__Task objective__: Once every line below with "promote" has been counted, state the total and nothing else.

__Supplied material__:
——————

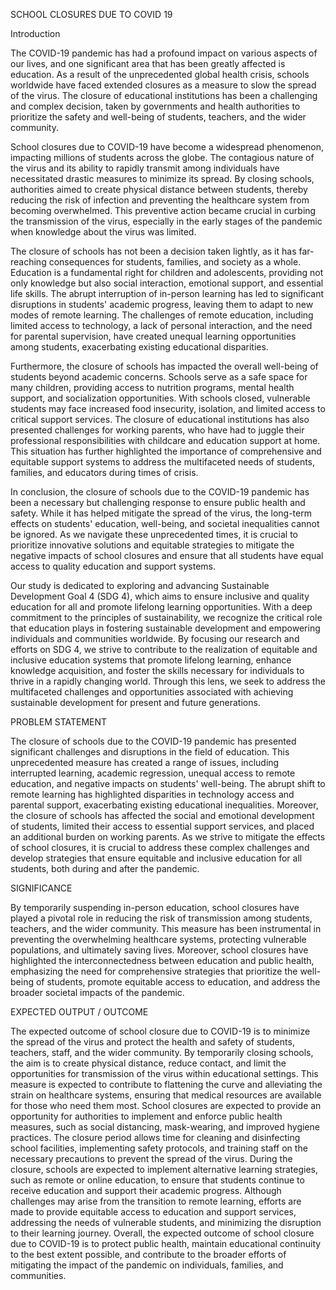 SCHOOL CLOSURES DUE TO COVID 19 

Introduction

The COVID-19 pandemic has had a profound impact on various aspects of our lives, and one significant area that has been greatly affected is education. As a result of the unprecedented global health crisis, schools worldwide have faced extended closures as a measure to slow the spread of the virus. The closure of educational institutions has been a challenging and complex decision, taken by governments and health authorities to prioritize the safety and well-being of students, teachers, and the wider community.

School closures due to COVID-19 have become a widespread phenomenon, impacting millions of students across the globe. The contagious nature of the virus and its ability to rapidly transmit among individuals have necessitated drastic measures to minimize its spread. By closing schools, authorities aimed to create physical distance between students, thereby reducing the risk of infection and preventing the healthcare system from becoming overwhelmed. This preventive action became crucial in curbing the transmission of the virus, especially in the early stages of the pandemic when knowledge about the virus was limited.

The closure of schools has not been a decision taken lightly, as it has far-reaching consequences for students, families, and society as a whole. Education is a fundamental right for children and adolescents, providing not only knowledge but also social interaction, emotional support, and essential life skills. The abrupt interruption of in-person learning has led to significant disruptions in students' academic progress, leaving them to adapt to new modes of remote learning. The challenges of remote education, including limited access to technology, a lack of personal interaction, and the need for parental supervision, have created unequal learning opportunities among students, exacerbating existing educational disparities.

Furthermore, the closure of schools has impacted the overall well-being of students beyond academic concerns. Schools serve as a safe space for many children, providing access to nutrition programs, mental health support, and socialization opportunities. With schools closed, vulnerable students may face increased food insecurity, isolation, and limited access to critical support services. The closure of educational institutions has also presented challenges for working parents, who have had to juggle their professional responsibilities with childcare and education support at home. This situation has further highlighted the importance of comprehensive and equitable support systems to address the multifaceted needs of students, families, and educators during times of crisis.

In conclusion, the closure of schools due to the COVID-19 pandemic has been a necessary but challenging response to ensure public health and safety. While it has helped mitigate the spread of the virus, the long-term effects on students' education, well-being, and societal inequalities cannot be ignored. As we navigate these unprecedented times, it is crucial to prioritize innovative solutions and equitable strategies to mitigate the negative impacts of school closures and ensure that all students have equal access to quality education and support systems.

Our study is dedicated to exploring and advancing Sustainable Development Goal 4 (SDG 4), which aims to ensure inclusive and quality education for all and promote lifelong learning opportunities. With a deep commitment to the principles of sustainability, we recognize the critical role that education plays in fostering sustainable development and empowering individuals and communities worldwide. By focusing our research and efforts on SDG 4, we strive to contribute to the realization of equitable and inclusive education systems that promote lifelong learning, enhance knowledge acquisition, and foster the skills necessary for individuals to thrive in a rapidly changing world. Through this lens, we seek to address the multifaceted challenges and opportunities associated with achieving sustainable development for present and future generations.

PROBLEM STATEMENT

The closure of schools due to the COVID-19 pandemic has presented significant challenges and disruptions in the field of education. This unprecedented measure has created a range of issues, including interrupted learning, academic regression, unequal access to remote education, and negative impacts on students' well-being. The abrupt shift to remote learning has highlighted disparities in technology access and parental support, exacerbating existing educational inequalities. Moreover, the closure of schools has affected the social and emotional development of students, limited their access to essential support services, and placed an additional burden on working parents. As we strive to mitigate the effects of school closures, it is crucial to address these complex challenges and develop strategies that ensure equitable and inclusive education for all students, both during and after the pandemic.

SIGNIFICANCE 

By temporarily suspending in-person education, school closures have played a pivotal role in reducing the risk of transmission among students, teachers, and the wider community. This measure has been instrumental in preventing the overwhelming healthcare systems, protecting vulnerable populations, and ultimately saving lives. Moreover, school closures have highlighted the interconnectedness between education and public health, emphasizing the need for comprehensive strategies that prioritize the well-being of students, promote equitable access to education, and address the broader societal impacts of the pandemic.


EXPECTED OUTPUT / OUTCOME


The expected outcome of school closure due to COVID-19 is to minimize the spread of the virus and protect the health and safety of students, teachers, staff, and the wider community. By temporarily closing schools, the aim is to create physical distance, reduce contact, and limit the opportunities for transmission of the virus within educational settings. This measure is expected to contribute to flattening the curve and alleviating the strain on healthcare systems, ensuring that medical resources are available for those who need them most. School closures are expected to provide an opportunity for authorities to implement and enforce public health measures, such as social distancing, mask-wearing, and improved hygiene practices. The closure period allows time for cleaning and disinfecting school facilities, implementing safety protocols, and training staff on the necessary precautions to prevent the spread of the virus. During the closure, schools are expected to implement alternative learning strategies, such as remote or online education, to ensure that students continue to receive education and support their academic progress. Although challenges may arise from the transition to remote learning, efforts are made to provide equitable access to education and support services, addressing the needs of vulnerable students, and minimizing the disruption to their learning journey.
Overall, the expected outcome of school closure due to COVID-19 is to protect public health, maintain educational continuity to the best extent possible, and contribute to the broader efforts of mitigating the impact of the pandemic on individuals, families, and communities.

——————

__Finished exercise__: 2